TASK OBJECTIVE: Work through the data line by line, gathering every line that has the word "across".

GIVEN DATA:
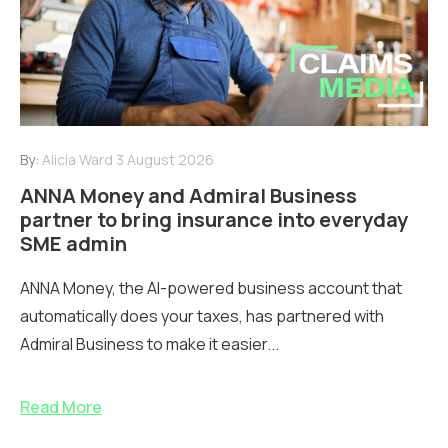
By:
Alicia Ward
3 August 2026
ANNA Money and Admiral Business
partner to bring insurance into everyday
SME admin
ANNA Money, the AI-powered business account that
automatically does your taxes, has partnered with
Admiral Business to make it easier...
Read More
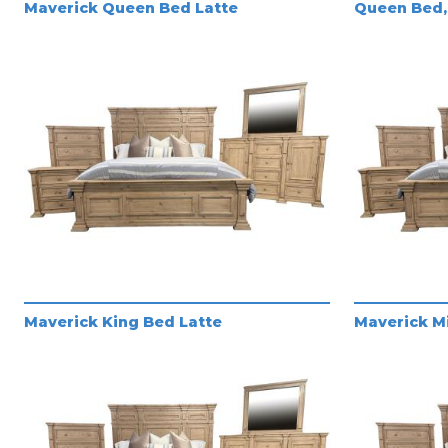
Maverick Queen Bed Latte
Queen Bed, 
Maverick King Bed Latte
Maverick Mi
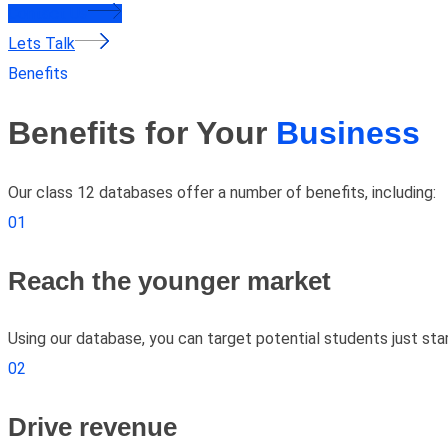
Contact Us
Lets Talk
Benefits
Benefits for Your
Business
Our class 12 databases offer a number of benefits, including:
01
Reach the younger market
Using our database, you can target potential students just star
02
Drive revenue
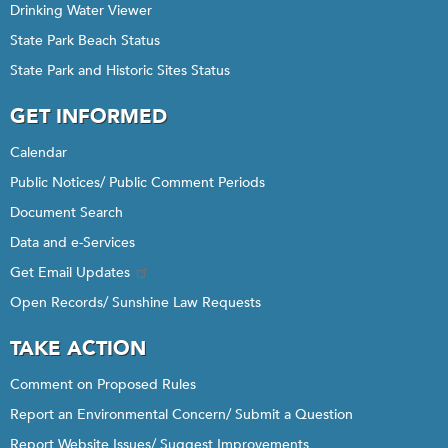
Drinking Water Viewer
State Park Beach Status
State Park and Historic Sites Status
GET INFORMED
Calendar
Public Notices/ Public Comment Periods
Document Search
Data and e-Services
Get Email Updates
Open Records/ Sunshine Law Requests
TAKE ACTION
Comment on Proposed Rules
Report an Environmental Concern/ Submit a Question
Report Website Issues/ Suggest Improvements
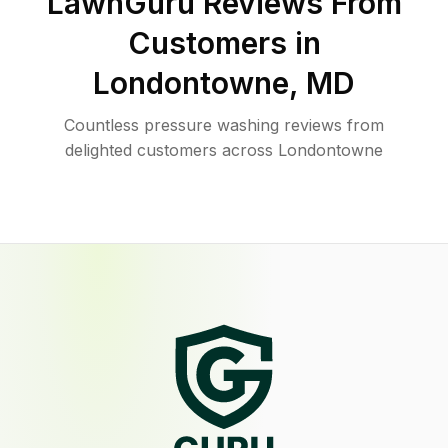
LawnGuru Reviews From
Customers in
Londontowne
,
MD
Countless pressure washing reviews from
delighted customers across Londontowne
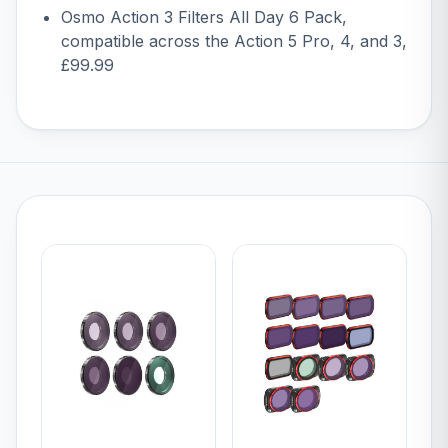
Osmo Action 3 Filters All Day 6 Pack
,
compatible across the Action 5 Pro, 4, and 3,
£99.99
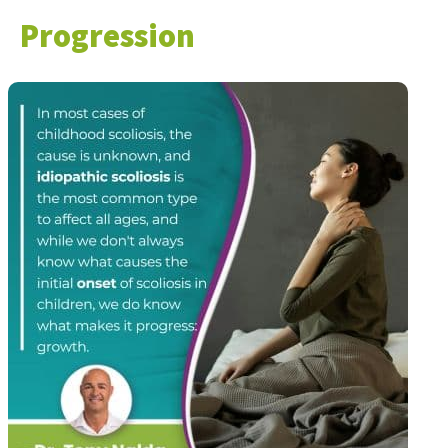
Progression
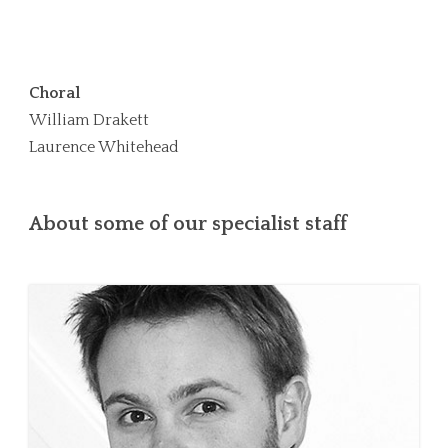
Choral
William Drakett
Laurence Whitehead
About some of our specialist staff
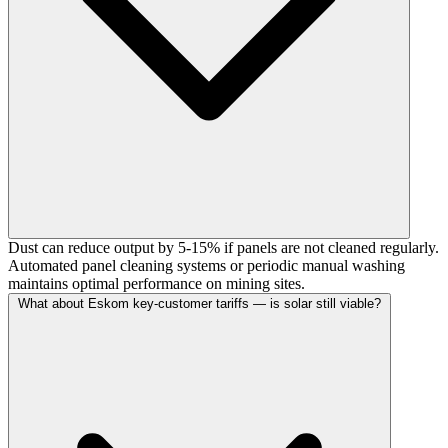
Dust can reduce output by 5-15% if panels are not cleaned regularly.
Automated panel cleaning systems or periodic manual washing
maintains optimal performance on mining sites.
What about Eskom key-customer tariffs — is solar still viable?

TASK RESULT:
delighted customers across Londontowne
compatible across the Action 5 Pro, 4, and 3,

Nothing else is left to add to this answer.